======== Passage given ========
Point 8. The conflicting Aeolian and Ionian myths about Troy after the Trojan War can be correlated with an eventual differentiation of New Ilion and Scepsis as respectively Aeolian and Ionian cities. We know by hindsight that New Ilion was in fact a predominantly Aeolian city, whereas Scepsis, once an Aeolian city, eventually shifted toward an Ionian identity. The earlier Aeolian identity of Scepsis matches the identification of the Aeolians with the descendants of Hector, who ruled the city jointly with the descendants of Aeneas (Strabo 13.1.52 C607). And, conversely, the later Ionian identity of Scepsis matches the identification of the Ionians with the descendants of Aeneas.
Point 9. This is not to say that the Aeneadae were all along perceived as Ionians. Their Ionian identity was merely a function of the eventual Ionian identity of some of the places where they were relocated after the Trojan War, such as Scepsis. That is why the identity of the Aeneadae remains Aeolian if they are relocated to places that still have an Aeolian identity. We see an example in a myth about Aeneas as retold by the mythographer Conon, who flourished in the first century BCE and CE. According to this source (Conon FGH 26 F 1.46), Aeneas founded a settlement in the region of Mount Ida but was later displaced from there by two surviving sons of Hector, namely by Oxynios and Skamandros (F 1.46.2); Aeneas then migrated to the Thermaic Gulf (F.1.46.3), where he founded the city of Aíneia, also known as Aînos (F.1.46.4). The same name Aînos applies to a city on the banks of the river Ebros; that city, and Aíneia as well, were Aeolian settlements.
======== Stored data ========
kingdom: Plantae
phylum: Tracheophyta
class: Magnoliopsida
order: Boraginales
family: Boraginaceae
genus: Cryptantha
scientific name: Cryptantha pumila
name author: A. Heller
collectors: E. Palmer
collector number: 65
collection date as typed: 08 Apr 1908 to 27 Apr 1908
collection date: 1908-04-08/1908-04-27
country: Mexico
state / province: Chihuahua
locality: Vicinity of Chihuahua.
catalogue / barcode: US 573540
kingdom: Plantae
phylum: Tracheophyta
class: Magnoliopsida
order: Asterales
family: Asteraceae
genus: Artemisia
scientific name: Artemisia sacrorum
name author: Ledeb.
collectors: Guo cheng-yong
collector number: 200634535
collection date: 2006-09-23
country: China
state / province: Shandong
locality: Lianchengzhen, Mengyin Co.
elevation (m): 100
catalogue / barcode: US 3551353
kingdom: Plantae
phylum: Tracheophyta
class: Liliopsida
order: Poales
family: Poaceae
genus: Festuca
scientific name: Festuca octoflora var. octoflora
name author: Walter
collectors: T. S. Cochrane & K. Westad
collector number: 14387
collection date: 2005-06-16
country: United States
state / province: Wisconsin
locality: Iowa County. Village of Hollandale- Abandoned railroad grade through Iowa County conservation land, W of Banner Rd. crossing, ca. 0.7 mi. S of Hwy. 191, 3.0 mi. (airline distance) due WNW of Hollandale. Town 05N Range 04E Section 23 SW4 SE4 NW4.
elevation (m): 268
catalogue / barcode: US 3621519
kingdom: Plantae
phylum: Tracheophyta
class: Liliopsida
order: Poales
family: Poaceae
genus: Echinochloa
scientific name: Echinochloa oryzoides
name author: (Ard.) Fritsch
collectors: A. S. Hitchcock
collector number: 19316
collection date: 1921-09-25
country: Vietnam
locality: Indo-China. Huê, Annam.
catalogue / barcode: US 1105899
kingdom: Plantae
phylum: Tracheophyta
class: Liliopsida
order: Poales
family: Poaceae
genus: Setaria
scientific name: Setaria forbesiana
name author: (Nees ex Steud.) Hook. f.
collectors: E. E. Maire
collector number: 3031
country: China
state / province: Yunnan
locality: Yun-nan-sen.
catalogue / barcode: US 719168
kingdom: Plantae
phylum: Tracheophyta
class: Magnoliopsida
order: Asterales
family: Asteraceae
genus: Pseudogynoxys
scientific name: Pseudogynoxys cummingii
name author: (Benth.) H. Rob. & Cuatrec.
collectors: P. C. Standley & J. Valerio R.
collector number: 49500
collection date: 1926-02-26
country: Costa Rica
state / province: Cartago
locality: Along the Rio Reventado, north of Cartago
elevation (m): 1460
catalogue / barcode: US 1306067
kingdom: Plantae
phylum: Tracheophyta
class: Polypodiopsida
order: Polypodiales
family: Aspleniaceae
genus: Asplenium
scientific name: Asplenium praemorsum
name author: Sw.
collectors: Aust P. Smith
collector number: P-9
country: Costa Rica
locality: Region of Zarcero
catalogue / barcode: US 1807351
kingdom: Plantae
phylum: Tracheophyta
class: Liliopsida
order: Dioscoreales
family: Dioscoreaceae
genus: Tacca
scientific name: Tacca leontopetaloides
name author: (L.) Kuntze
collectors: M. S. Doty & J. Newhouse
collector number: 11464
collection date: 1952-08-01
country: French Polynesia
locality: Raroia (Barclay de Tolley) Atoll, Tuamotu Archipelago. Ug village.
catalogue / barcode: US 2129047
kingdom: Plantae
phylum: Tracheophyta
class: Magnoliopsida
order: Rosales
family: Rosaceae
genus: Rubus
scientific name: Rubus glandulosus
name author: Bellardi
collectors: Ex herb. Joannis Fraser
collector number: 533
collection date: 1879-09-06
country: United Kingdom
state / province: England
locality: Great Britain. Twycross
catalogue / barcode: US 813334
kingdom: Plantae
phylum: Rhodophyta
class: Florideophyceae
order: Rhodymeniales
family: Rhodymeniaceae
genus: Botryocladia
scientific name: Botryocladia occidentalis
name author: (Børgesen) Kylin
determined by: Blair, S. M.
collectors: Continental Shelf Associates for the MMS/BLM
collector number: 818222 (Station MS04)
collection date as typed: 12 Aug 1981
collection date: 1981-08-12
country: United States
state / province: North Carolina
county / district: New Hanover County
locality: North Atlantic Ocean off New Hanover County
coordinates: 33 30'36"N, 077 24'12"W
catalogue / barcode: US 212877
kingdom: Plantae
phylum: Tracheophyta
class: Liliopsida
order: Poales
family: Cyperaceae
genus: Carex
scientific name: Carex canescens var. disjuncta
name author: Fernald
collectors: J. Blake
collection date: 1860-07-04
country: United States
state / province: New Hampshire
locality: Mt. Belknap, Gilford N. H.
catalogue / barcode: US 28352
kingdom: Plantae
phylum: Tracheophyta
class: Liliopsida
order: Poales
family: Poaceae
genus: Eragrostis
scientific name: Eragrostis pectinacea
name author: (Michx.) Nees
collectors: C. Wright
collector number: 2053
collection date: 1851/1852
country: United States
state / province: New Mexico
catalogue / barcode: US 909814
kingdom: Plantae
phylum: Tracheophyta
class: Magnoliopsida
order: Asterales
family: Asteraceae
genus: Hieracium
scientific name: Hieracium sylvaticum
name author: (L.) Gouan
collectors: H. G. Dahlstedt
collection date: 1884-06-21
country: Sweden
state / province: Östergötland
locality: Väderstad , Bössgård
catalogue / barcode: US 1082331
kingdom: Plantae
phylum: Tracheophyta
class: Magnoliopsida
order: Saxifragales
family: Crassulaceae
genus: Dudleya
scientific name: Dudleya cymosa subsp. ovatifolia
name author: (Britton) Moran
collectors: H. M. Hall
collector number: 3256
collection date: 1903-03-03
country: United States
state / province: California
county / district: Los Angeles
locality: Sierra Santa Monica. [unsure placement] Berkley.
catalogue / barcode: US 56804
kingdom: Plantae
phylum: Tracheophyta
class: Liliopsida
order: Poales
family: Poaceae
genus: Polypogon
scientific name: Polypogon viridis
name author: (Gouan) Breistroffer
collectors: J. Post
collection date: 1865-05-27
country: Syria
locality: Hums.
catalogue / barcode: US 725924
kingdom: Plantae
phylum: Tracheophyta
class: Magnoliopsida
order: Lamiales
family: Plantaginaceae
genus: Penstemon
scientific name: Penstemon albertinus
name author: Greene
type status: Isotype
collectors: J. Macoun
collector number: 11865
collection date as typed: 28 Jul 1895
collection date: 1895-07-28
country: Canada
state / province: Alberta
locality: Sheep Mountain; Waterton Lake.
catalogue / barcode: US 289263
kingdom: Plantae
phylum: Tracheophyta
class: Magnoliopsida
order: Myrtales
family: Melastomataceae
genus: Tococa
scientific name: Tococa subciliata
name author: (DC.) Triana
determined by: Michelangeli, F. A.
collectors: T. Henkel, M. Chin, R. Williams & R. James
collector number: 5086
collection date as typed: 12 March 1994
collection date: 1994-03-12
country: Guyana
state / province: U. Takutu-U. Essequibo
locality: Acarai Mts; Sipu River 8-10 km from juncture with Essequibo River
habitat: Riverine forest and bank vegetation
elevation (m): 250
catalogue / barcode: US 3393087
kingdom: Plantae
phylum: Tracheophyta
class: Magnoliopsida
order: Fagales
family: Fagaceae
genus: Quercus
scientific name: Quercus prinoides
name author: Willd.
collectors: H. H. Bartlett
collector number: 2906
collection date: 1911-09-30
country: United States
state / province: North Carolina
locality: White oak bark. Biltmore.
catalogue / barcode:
========
> **Exercise set**:
1. Print the passage on Troy after the Trojan War, starting at "Point 8. The" and ending at "descendants of Aeneas.".
2. Name every individual person mentioned by name in the passage on Troy after the Trojan War.

> **Answer set**:
1.
Point 8. The conflicting Aeolian and Ionian myths about Troy after the Trojan War can be correlated with an eventual differentiation of New Ilion and Scepsis as respectively Aeolian and Ionian cities. We know by hindsight that New Ilion was in fact a predominantly Aeolian city, whereas Scepsis, once an Aeolian city, eventually shifted toward an Ionian identity. The earlier Aeolian identity of Scepsis matches the identification of the Aeolians with the descendants of Hector, who ruled the city jointly with the descendants of Aeneas (Strabo 13.1.52 C607). And, conversely, the later Ionian identity of Scepsis matches the identification of the Ionians with the descendants of Aeneas.

2.
Hector
Aeneas
Strabo
Conon
Oxynios
Skamandros